1. Am Tage der Urteilsverkündung wurden mit Genehmigung des Vorsitzenden des Schwurgerichts im Verhandlungssaal Film- und Fernsehaufnahmen durch Presseberichterstatter und Fernsehanstalten gemacht. Dabei waren die Richter und Staatsanwälte sowie die Verteidiger und Zuhörer zugegen, während die Angeklagten, die als einzige ihr Einverständnis nicht gegeben hatten, ausserhalb des Verhandlungssaales warten mussten. Alsdann zog sich das Gericht, ohne dass von einem der Beteiligten irgendwelche Erklärungen zur Sache abgegeben worden waren, zurück und betrat nach einer Pause, in der die Aufnahmegeräte entfernt wurden, den Verhandlungsraum wieder.
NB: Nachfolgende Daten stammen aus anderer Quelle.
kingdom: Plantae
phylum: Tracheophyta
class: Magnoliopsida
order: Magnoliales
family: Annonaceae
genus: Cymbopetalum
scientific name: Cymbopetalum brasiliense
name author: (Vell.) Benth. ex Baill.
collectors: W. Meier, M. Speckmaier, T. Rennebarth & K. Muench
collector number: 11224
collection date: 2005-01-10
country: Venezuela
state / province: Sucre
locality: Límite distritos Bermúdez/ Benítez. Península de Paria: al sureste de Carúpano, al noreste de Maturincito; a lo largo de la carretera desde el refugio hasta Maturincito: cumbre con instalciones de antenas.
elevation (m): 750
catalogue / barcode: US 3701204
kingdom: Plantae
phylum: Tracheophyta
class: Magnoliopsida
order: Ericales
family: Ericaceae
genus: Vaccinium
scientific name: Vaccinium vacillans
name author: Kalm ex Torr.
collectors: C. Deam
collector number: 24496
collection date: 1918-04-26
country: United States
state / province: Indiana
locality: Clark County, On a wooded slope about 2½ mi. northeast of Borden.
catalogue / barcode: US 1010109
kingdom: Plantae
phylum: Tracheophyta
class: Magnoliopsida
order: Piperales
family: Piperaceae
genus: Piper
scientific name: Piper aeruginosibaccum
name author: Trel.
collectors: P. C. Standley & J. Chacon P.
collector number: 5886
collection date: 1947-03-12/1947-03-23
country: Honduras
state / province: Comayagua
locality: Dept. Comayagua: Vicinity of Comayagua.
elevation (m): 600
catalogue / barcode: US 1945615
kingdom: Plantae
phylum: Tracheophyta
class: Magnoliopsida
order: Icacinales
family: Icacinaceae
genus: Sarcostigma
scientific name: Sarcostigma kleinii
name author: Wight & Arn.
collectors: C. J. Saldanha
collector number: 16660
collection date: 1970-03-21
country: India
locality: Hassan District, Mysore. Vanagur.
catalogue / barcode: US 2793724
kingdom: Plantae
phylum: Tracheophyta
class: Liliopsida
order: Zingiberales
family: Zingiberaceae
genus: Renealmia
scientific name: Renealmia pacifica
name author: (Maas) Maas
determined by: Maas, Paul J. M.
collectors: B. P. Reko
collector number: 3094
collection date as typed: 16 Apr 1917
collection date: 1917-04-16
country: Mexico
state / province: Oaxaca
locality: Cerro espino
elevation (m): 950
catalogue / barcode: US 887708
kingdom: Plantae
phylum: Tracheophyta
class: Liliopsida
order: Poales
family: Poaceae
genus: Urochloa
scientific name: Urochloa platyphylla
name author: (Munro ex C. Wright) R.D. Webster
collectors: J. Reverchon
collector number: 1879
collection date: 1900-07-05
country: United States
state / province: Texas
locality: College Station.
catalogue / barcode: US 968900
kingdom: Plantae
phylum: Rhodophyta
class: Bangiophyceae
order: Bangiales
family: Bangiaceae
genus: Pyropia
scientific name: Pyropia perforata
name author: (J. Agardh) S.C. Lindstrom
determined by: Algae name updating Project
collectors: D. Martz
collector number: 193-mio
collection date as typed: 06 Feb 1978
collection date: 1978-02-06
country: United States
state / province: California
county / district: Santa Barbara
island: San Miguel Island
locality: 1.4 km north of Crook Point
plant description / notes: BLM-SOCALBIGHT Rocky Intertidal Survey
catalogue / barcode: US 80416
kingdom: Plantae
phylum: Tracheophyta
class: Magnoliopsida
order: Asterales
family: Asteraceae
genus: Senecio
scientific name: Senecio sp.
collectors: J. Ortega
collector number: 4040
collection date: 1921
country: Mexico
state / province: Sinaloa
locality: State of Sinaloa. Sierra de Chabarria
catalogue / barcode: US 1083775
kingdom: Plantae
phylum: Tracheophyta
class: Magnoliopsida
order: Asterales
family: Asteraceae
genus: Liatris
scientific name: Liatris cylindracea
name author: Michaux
Der Vorsitzende eröffnete in Gegenwart der inzwischen vorgeführten Angeklagten die Sitzung und verkündete das Urteil.

 

Der Beschwerdeführer sieht in diesem Vorgang eine Verletzung des §169 Satz 2 GVG. Seiner Auffassung kann jedoch nicht beigetreten werden.

 

Während §169 Satz 1 GVG für die Verhandlung vor dem erkennenden Gericht, einschliesslich der Verkündung der Urteile und Beschlüsse, die unmittelbare Öffentlichkeit, d.h. die Möglichkeit der räumlichen Anwesenheit beliebiger Zuhörer, fordert, schliesst Satz 2 durch das Verbot, Ton- und Fernseh-Rundfunk-Aufnahmen sowie Ton- und Filmaufnahmen zum Zwecke der öffentlichen Vorführung oder Veröffentlichung ihres Inhalts zu machen, die mittelbare Öffentlichkeit insoweit aus. Schon aus dem engen Zusammenhang beider Sätze ergibt sich, dass dieses Verbot ebenso wie die Bestimmung über die unmittelbare Öffentlichkeit nur für den eigentlichen Gang der Hauptverhandlung, d.h. für die Zeit gilt, während der wirklich verhandelt wird und Urteile oder Beschlüsse verkündet werden.